- Task goal
How many lines of the entries below contain the string "number"? Give only the count.

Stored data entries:
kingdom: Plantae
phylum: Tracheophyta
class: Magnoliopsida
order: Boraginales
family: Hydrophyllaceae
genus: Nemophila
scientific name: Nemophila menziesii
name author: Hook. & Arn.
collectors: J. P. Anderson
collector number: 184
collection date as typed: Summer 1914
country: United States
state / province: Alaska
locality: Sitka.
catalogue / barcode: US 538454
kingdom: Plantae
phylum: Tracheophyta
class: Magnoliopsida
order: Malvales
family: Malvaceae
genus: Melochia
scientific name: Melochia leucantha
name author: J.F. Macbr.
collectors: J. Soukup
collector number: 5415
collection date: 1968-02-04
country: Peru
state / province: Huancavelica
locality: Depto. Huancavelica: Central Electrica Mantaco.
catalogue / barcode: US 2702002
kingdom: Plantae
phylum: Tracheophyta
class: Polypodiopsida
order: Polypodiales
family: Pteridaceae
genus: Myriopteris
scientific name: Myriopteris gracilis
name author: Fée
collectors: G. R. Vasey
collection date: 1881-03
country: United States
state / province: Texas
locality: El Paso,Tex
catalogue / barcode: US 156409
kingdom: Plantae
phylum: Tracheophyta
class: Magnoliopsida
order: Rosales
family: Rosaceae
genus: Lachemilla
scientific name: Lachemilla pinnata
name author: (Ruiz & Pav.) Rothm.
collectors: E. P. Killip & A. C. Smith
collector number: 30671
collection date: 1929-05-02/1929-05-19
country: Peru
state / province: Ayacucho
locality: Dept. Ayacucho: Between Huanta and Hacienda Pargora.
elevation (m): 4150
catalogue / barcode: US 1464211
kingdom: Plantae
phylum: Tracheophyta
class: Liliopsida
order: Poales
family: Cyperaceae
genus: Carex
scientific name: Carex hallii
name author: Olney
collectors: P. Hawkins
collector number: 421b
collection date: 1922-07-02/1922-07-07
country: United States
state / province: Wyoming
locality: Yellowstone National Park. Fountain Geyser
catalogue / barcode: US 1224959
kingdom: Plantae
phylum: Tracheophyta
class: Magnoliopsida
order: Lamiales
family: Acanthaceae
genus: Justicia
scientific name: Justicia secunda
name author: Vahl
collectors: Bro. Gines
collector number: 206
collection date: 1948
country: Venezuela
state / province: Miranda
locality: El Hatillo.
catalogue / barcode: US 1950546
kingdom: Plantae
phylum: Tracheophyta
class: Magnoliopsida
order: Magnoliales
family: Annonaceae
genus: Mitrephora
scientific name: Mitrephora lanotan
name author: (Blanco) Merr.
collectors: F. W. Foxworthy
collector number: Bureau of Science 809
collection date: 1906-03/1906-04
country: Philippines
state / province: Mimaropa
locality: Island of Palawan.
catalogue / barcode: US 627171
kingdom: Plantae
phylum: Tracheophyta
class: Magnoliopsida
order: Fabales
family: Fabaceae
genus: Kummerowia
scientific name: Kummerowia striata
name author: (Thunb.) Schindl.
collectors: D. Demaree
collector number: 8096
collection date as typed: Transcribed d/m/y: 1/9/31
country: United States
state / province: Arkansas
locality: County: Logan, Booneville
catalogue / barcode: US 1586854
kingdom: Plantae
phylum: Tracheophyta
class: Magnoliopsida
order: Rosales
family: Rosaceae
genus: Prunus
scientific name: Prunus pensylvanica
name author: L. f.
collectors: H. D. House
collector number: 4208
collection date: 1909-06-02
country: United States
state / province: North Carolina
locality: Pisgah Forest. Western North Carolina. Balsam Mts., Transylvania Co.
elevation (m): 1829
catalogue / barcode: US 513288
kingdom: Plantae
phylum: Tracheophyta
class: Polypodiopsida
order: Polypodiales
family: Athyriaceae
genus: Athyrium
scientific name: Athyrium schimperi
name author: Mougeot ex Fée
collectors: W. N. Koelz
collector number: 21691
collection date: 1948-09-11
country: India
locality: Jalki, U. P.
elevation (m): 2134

- Expected answer
9